→ **Exercise**
Every record that follows should be printed verbatim.

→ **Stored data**
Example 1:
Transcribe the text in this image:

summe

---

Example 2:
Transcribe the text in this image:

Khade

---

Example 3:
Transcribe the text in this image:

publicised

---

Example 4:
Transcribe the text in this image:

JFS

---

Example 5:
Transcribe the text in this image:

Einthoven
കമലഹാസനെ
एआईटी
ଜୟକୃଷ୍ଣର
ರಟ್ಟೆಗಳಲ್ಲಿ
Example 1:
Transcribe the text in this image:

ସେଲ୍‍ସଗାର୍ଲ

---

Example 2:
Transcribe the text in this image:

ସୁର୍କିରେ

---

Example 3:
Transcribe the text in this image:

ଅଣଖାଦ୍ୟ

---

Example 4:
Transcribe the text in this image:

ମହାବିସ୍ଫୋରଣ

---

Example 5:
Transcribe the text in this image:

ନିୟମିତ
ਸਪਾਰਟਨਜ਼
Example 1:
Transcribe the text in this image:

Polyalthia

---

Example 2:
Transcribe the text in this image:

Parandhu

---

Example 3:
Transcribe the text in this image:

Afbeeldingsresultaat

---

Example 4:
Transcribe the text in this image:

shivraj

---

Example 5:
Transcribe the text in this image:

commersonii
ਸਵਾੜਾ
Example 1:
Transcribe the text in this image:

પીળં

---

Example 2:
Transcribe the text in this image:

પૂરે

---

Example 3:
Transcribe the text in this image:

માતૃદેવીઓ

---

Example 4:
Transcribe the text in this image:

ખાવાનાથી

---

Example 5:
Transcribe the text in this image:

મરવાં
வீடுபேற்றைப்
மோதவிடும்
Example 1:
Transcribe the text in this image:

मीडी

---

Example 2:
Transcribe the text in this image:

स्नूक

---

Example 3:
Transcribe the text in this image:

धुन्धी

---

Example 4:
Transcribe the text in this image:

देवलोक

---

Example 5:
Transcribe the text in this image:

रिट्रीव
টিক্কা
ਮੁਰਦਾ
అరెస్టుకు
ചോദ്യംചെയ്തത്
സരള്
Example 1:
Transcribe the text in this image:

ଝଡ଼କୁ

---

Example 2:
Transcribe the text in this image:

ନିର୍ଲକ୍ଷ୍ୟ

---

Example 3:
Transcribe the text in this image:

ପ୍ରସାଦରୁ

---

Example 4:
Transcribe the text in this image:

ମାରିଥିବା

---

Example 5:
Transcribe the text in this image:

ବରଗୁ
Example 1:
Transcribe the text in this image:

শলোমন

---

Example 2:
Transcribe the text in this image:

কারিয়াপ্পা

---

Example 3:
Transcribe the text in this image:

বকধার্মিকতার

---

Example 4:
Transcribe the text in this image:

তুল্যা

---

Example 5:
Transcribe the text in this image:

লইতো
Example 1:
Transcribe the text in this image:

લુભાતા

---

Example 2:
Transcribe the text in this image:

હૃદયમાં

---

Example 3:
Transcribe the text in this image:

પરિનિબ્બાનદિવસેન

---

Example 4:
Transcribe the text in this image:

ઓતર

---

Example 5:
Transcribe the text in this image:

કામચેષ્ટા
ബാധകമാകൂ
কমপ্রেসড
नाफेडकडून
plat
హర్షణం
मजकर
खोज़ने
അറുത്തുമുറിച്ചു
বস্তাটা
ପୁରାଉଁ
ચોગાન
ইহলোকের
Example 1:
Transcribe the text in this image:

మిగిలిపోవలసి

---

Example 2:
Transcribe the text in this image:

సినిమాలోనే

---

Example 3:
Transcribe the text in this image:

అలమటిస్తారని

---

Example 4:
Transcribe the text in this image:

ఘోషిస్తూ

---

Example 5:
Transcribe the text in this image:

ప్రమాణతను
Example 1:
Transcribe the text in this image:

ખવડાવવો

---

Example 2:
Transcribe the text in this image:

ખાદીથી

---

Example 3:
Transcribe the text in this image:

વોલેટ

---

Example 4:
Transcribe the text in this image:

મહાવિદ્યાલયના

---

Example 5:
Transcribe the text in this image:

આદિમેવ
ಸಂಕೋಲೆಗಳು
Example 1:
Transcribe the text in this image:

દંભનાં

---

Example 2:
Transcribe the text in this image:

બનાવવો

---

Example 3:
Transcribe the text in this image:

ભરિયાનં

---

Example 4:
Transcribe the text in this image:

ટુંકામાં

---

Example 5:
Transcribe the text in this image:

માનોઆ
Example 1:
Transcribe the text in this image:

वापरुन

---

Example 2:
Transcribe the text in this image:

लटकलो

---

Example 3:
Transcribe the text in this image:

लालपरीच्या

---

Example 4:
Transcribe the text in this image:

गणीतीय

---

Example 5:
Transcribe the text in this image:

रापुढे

→ **Expected answer**
Example 1:
Transcribe the text in this image:

summe

---

Example 2:
Transcribe the text in this image:

Khade

---

Example 3:
Transcribe the text in this image:

publicised

---

Example 4:
Transcribe the text in this image:

JFS

---

Example 5:
Transcribe the text in this image:

Einthoven
കമലഹാസനെ
एआईटी
ଜୟକୃଷ୍ଣର
ರಟ್ಟೆಗಳಲ್ಲಿ
Example 1:
Transcribe the text in this image:

ସେଲ୍‍ସଗାର୍ଲ

---

Example 2:
Transcribe the text in this image:

ସୁର୍କିରେ

---

Example 3:
Transcribe the text in this image:

ଅଣଖାଦ୍ୟ

---

Example 4:
Transcribe the text in this image:

ମହାବିସ୍ଫୋରଣ

---

Example 5:
Transcribe the text in this image:

ନିୟମିତ
ਸਪਾਰਟਨਜ਼
Example 1:
Transcribe the text in this image:

Polyalthia

---

Example 2:
Transcribe the text in this image:

Parandhu

---

Example 3:
Transcribe the text in this image:

Afbeeldingsresultaat

---

Example 4:
Transcribe the text in this image:

shivraj

---

Example 5:
Transcribe the text in this image:

commersonii
ਸਵਾੜਾ
Example 1:
Transcribe the text in this image:

પીળં

---

Example 2:
Transcribe the text in this image:

પૂરે

---

Example 3:
Transcribe the text in this image:

માતૃદેવીઓ

---

Example 4:
Transcribe the text in this image:

ખાવાનાથી

---

Example 5:
Transcribe the text in this image:

મરવાં
வீடுபேற்றைப்
மோதவிடும்
Example 1:
Transcribe the text in this image:

मीडी

---

Example 2:
Transcribe the text in this image:

स्नूक

---

Example 3:
Transcribe the text in this image:

धुन्धी

---

Example 4:
Transcribe the text in this image:

देवलोक

---

Example 5:
Transcribe the text in this image:

रिट्रीव
টিক্কা
ਮੁਰਦਾ
అరెస్టుకు
ചോദ്യംചെയ്തത്
സരള്
Example 1:
Transcribe the text in this image:

ଝଡ଼କୁ

---

Example 2:
Transcribe the text in this image:

ନିର୍ଲକ୍ଷ୍ୟ

---

Example 3:
Transcribe the text in this image:

ପ୍ରସାଦରୁ

---

Example 4:
Transcribe the text in this image:

ମାରିଥିବା

---

Example 5:
Transcribe the text in this image:

ବରଗୁ
Example 1:
Transcribe the text in this image:

শলোমন

---

Example 2:
Transcribe the text in this image:

কারিয়াপ্পা

---

Example 3:
Transcribe the text in this image:

বকধার্মিকতার

---

Example 4:
Transcribe the text in this image:

তুল্যা

---

Example 5:
Transcribe the text in this image:

লইতো
Example 1:
Transcribe the text in this image:

લુભાતા

---

Example 2:
Transcribe the text in this image:

હૃદયમાં

---

Example 3:
Transcribe the text in this image:

પરિનિબ્બાનદિવસેન

---

Example 4:
Transcribe the text in this image:

ઓતર

---

Example 5:
Transcribe the text in this image:

કામચેષ્ટા
ബാധകമാകൂ
কমপ্রেসড
नाफेडकडून
plat
హర్షణం
मजकर
खोज़ने
അറുത്തുമുറിച്ചു
বস্তাটা
ପୁରାଉଁ
ચોગાન
ইহলোকের
Example 1:
Transcribe the text in this image:

మిగిలిపోవలసి

---

Example 2:
Transcribe the text in this image:

సినిమాలోనే

---

Example 3:
Transcribe the text in this image:

అలమటిస్తారని

---

Example 4:
Transcribe the text in this image:

ఘోషిస్తూ

---

Example 5:
Transcribe the text in this image:

ప్రమాణతను
Example 1:
Transcribe the text in this image:

ખવડાવવો

---

Example 2:
Transcribe the text in this image:

ખાદીથી

---

Example 3:
Transcribe the text in this image:

વોલેટ

---

Example 4:
Transcribe the text in this image:

મહાવિદ્યાલયના

---

Example 5:
Transcribe the text in this image:

આદિમેવ
ಸಂಕೋಲೆಗಳು
Example 1:
Transcribe the text in this image:

દંભનાં

---

Example 2:
Transcribe the text in this image:

બનાવવો

---

Example 3:
Transcribe the text in this image:

ભરિયાનં

---

Example 4:
Transcribe the text in this image:

ટુંકામાં

---

Example 5:
Transcribe the text in this image:

માનોઆ
Example 1:
Transcribe the text in this image:

वापरुन

---

Example 2:
Transcribe the text in this image:

लटकलो

---

Example 3:
Transcribe the text in this image:

लालपरीच्या

---

Example 4:
Transcribe the text in this image:

गणीतीय

---

Example 5:
Transcribe the text in this image:

रापुढे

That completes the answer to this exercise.